By Lauren Wolfe, cross-posted from On The Issues Magazine
“I’ve never told anyone this before,” the email said. It was one of several that landed on my desk at the Committee to Protect Journalists (CPJ) after the news broke that CBS correspondent Lara Logan was sexually assaulted in Egypt in February.
The letters were from foreign correspondents — women who travel to conflict areas to report the news. They wanted to tell me about their own rapes and sexual assaults. As I gathered their stories, I started wondering about the local journalists who actually live in these regions. After all, these journalists experience the brunt of violence globally: 93 percent of all journalists murdered around the world are local, the Committee to Project Journalists has found.
As BBC reporter Lyse Doucet said to me recently, “Lara Logan can go home. The Egyptian journalists still have to go out there.”
Regardless of violence, harassment or threats, many, many women journalists do go out there. Although they live amid the horrors of war and are intimately familiar with how it ravages their country, their loved ones and often themselves, they continue to report. With rape a constant companion to conflict, women from the Congo to Afghanistan told me they work in spite of this ever-present terror. Their bravery stunned me.
Take Jineth Bedoya. She’s a Colombian journalist who was gang-raped in 2000, when she was 27, while reporting on right-wing paramilitaries in the jungles of her country. Bedoya pushed for an investigation at the time, but little more than cursory inquiries came of it. Eleven years later, she has brought her case to the Inter-American Commission on Human Rights. She said that she hopes that by publicly pursuing her case, she will encourage the three other journalists who came out to her about their own rapes to “denounce what’s happened to them and be able to ask for justice.”
She is one of the few journalists willing to go on the record as having been sexually assaulted. Their fear, they tell me, is that they will lose future assignments or culturally they will be shunned. In many countries, a woman who has been raped is unmarriageable or can face honor killings. One Afghan reporter told me she cannot have her name associated with her assault — which was carried out by a co-worker at gunpoint — because she fears her life may be at risk from her family if they learn of the perceived dishonor. Other journalists often don’t bother reporting an assault to authorities or their employers because “they know nothing will come out of it,” Mehmal Sarfaz, joint general secretary of South Asian Women in Media, told me. Police in some countries have been known to ask for bribes or even perpetrate further sexual violence when a woman reports a rape.
Losing assignments too is not just a fear — it really happens. An American journalist told me about being pulled off her Iraqi posting after reporting to her female manager that her government minder had repeatedly sexually harassed and finally assaulted her. “I was crushed by the response of the people I worked with and trusted,” said the journalist, who recounted the story on condition of anonymity. To her, the punishing response of her news outlet was worse than the actual assault, she said.

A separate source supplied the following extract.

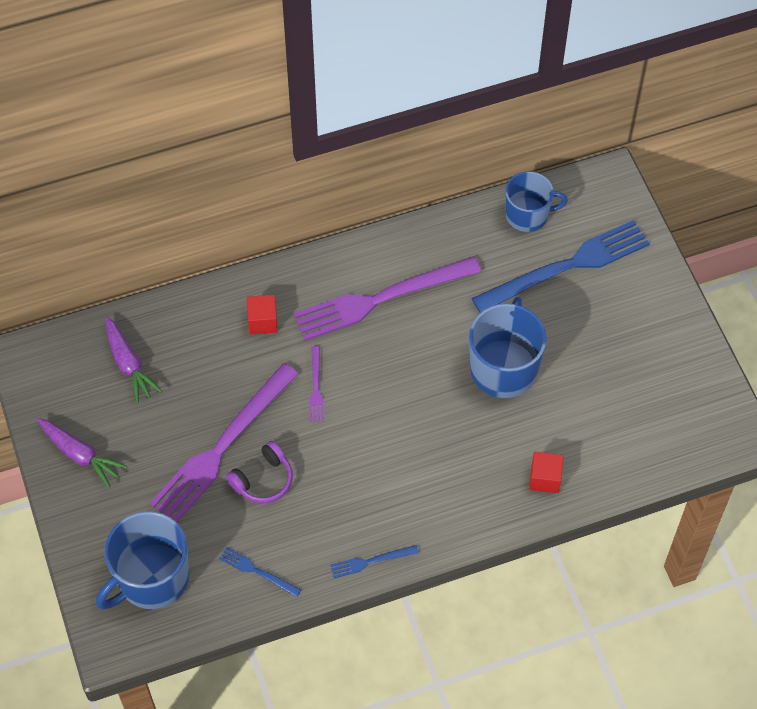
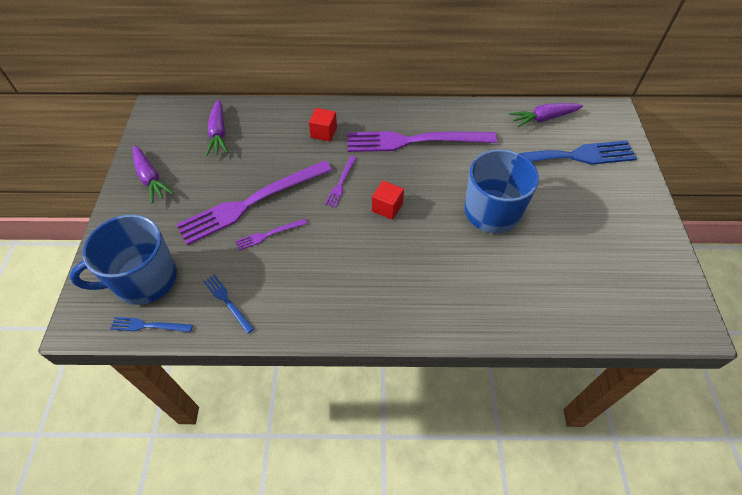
camera: 20 degrees right, 5 degrees down
(263, 480) = (269, 234): purple headphones -> purple fork
(371, 561) = (323, 325): blue fork -> blue fork (148, 326)
(528, 215) = (544, 118): blue mug -> purple carrot
(545, 478) = (501, 305): red cube -> red cube (387, 207)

With more than 50 journalists — 27 local and 25 foreign — telling me they’d been groped repeatedly, sexually violated or raped while working in conflict zones and on dangerous assignments, it’s clear that something needs to change. Media outlets need to prepare both foreign and local correspondents through specialized sexual assault training and put into place confidential processes in which assaults can be reported without retribution. Women need to know that if they come forward with their stories, they will receive medical and psychological counseling, not judgment or punishment.
Local journalists, in particular, need awareness and support from the international community, including advocacy groups like the Committee to Project Journalists. Without major news organizations backing them, these journalists may find themselves on a long and painful road to justice. We must advocate for better legal protection and let these women know that their suffering, and their effort to bring us the news, is not in vain.